Ng and Google then began to show how machines were able to learn to recognize objects, such as animals and trees, after scanning over 10 million YouTube images thanks to a computational structure that imitated human brain neural connections. Neural networks scan data and learn how to make decisions based on past experience of what they have seen, similar to how human learn to make the difference between a signpost and a tree that they see.
A Neural Network Chip Giant Emerges
Since Ng's speech about neural networks and the role GPUs play in machine learning, Nvidia began to play a key role in the development of the most advanced driverless systems. In commercially available vehicles, Audi's recently launched A8, which has Level 3 capabilities, and Tesla models, which offer the most-advanced Level 2 driving in commercially available vehicles, rely on Nvidia's neural network computing platform.
Among recent announcements about Nvidia partnerships with OEMs and suppliers, Volvo said it will use Nvidia's chips and a neural network computer platform in its Level 4 cars slated for launch in 2021 or earlier. Nvidia has also recently announced it is working with ZF, an AI supplier to the automotive industry, and German automotive supplier Hella.
In June, Volkswagen said it was working with Nvidia to offer deep machine learning technology to third parties. Volkswagen is also developing driverless systems using Nvidia neural networking technology, while how it will team up with the chip giant to market jointly developed tech remains to be seen.
Bosch, a leading automotive and driverless tier-one systems supplier, said in March that it was embedding Nvidia's Xavier system on chip (SoC) and Volta GPU in its driverless systems which it will offer to OEMs for Level 3 and Level 4 driving.
In short, there is an apparent lack of major announcement from OEMs developing cars with neural network computer platforms that do not involve Nvidia.
"What we see is virtually every car maker is using Nvidia in their development effort," Danny Shapiro, senior director of automotive for Nvidia, told Driverless.
More Players Come to the Party
However, while Nvidia has taken an early yet commanding lead for advanced driverless systems, other competitors are expected to jump into the mix. Likely competitors, according to data from consulting firm Frost & Sullivan, include NXP Semiconductors, Qualcomm, and especially, Intel and Mobileye, which offer a driverless computing platform that BMW is expected to use in its upcoming Level 3 debut when it launches its iNext model.
Meanwhile, Nvidia is expected to maintain a leading position in the near term, while only a handful of players will likely have the know-how to offer neural network-capable GPUs and computer systems for driverless cars during the next few years, Anirudh Venkitaraman, an analyst at Frost & Sullivan, told Driverless.
"It is going to boil down to three or four players maximum," Venkitaraman said.
It is also easy to forget the Nvidia owes its leading position to its investments in AI and neural networks over the course of several years, ahead of other chipmakers, Jeremy Carlson, an analyst for IHS Automotive, told Driverless.

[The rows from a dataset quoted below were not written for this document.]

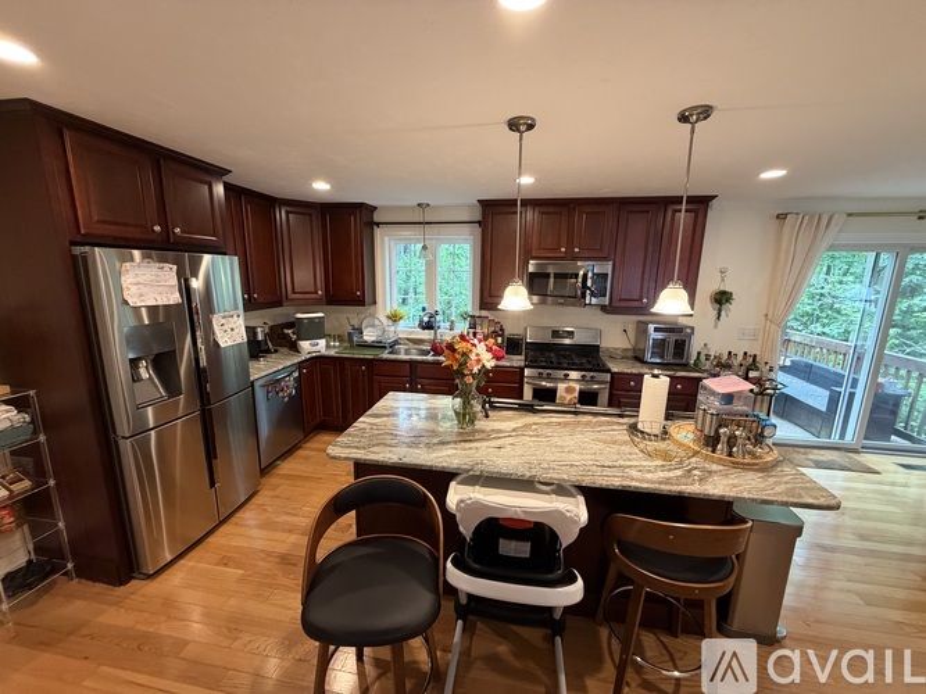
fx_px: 374
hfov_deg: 102.1
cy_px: 347
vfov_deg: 85.7
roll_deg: -1.2
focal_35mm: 14
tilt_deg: -11.2
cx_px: 463
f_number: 2.2
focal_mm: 2.22
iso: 320
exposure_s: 1/60
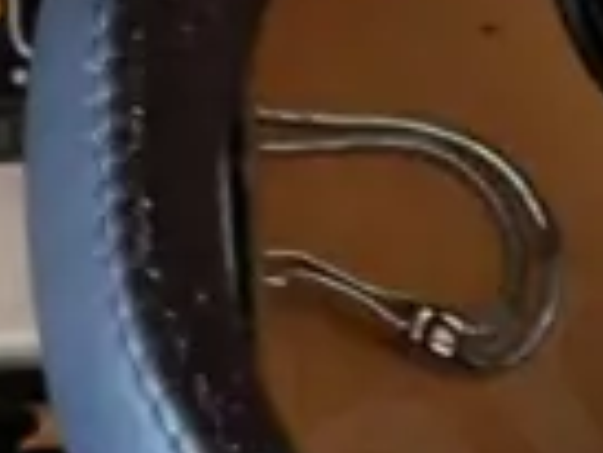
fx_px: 4428
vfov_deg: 5.8
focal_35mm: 254
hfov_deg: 7.8
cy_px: 638
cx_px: 233
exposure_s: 1/10
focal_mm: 17
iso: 3200
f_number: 4
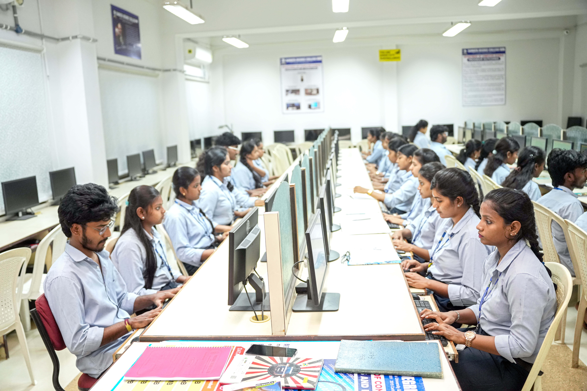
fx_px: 517
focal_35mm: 32
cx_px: 294
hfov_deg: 59.2
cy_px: 196
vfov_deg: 41.5
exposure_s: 1/125
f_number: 2.8
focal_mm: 31.7
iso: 2000
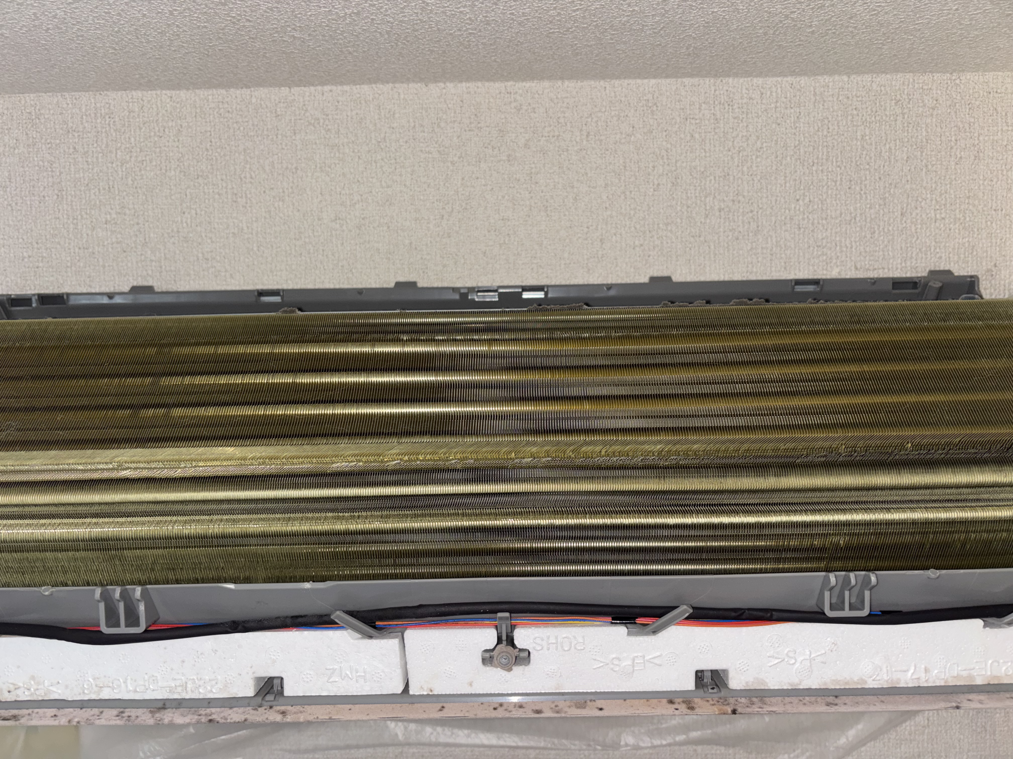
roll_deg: +1.1
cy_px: 380
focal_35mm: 26
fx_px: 761
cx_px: 506
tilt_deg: -3.3
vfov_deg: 53.1
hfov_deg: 67.3
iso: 64
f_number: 1.6
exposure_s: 1/48
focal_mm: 5.96
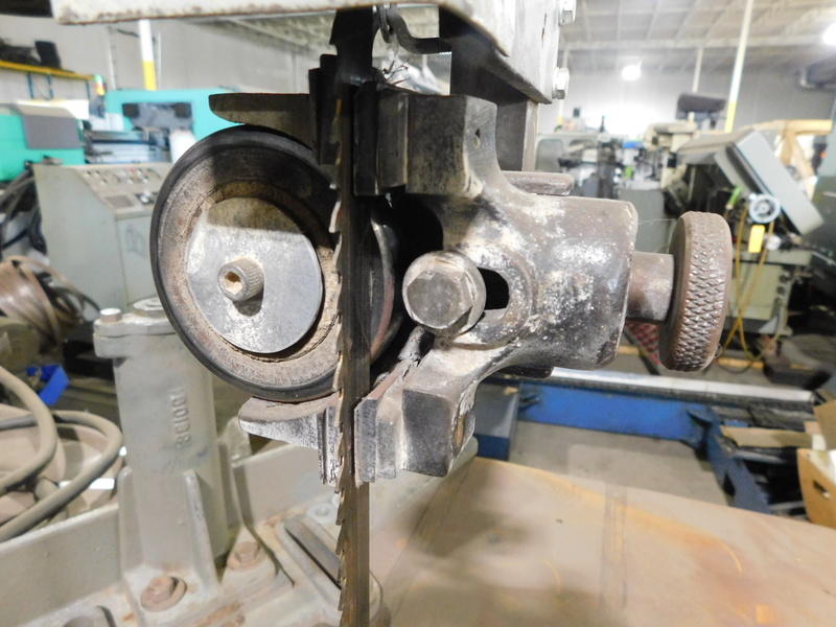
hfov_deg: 73.9
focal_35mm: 23
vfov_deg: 58.9
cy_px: 314
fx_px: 555
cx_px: 418
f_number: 3
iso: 720
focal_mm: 4
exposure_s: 1/8
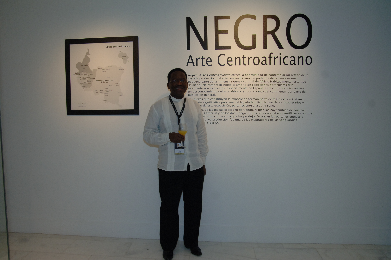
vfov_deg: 47.8
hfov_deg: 67.4
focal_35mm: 27
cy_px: 130
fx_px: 293
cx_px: 196
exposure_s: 1/100
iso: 640
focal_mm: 18
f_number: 4.2
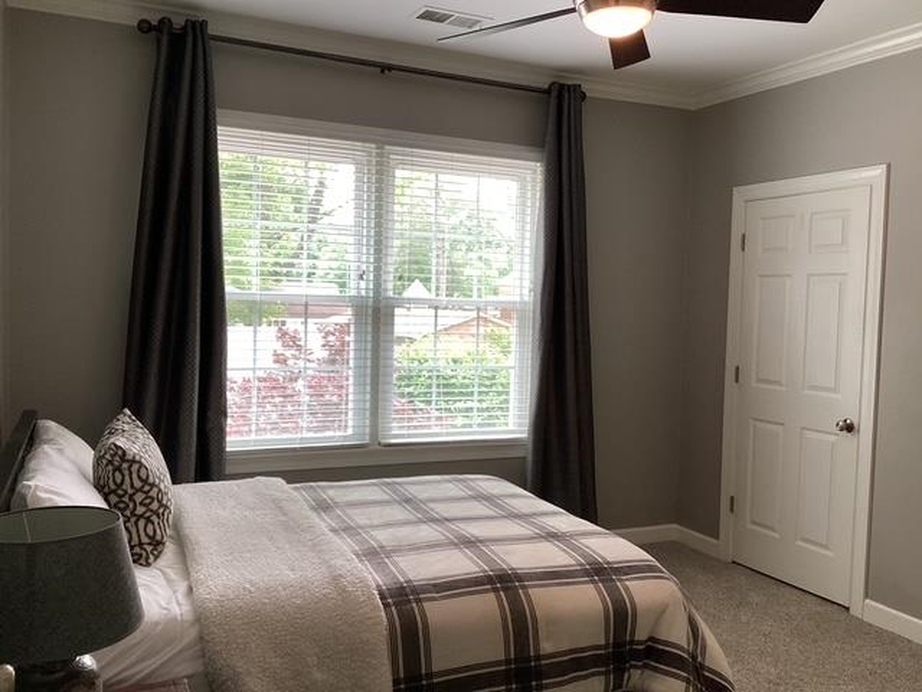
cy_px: 346
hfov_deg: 58.4
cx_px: 461
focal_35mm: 31
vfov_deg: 45.4
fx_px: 826
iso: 50
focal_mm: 3.3
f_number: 2.4
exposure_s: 1/60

Nvidia's many successive announcements speak to how broadly engaged they are with the industry. Suffice it to say though that this tech is a part of the burgeoning autonomous mobility industry with incredible potential, and others will certainly be looking to capitalize on that opportunity as well. If you consider that the car is as similar to a computer as it's ever been, and that this part of the technology is all about efficient and powerful computing, a few more companies might come to mind.
At least during the next three to five years, Nvidia's neural network computer platform will serve as the predominant technology in Level 3 and Level 4 vehicles on offer pending legislative changes that will allow for their sale and use commercially. But already, other chipmakers have seen the potential and are certainly looking ahead. Don't expect a sudden wave of competition in this notoriously difficult area of technology, but Nvidia will almost certainly not be the only choice for neural network-enabled GPUs in the future.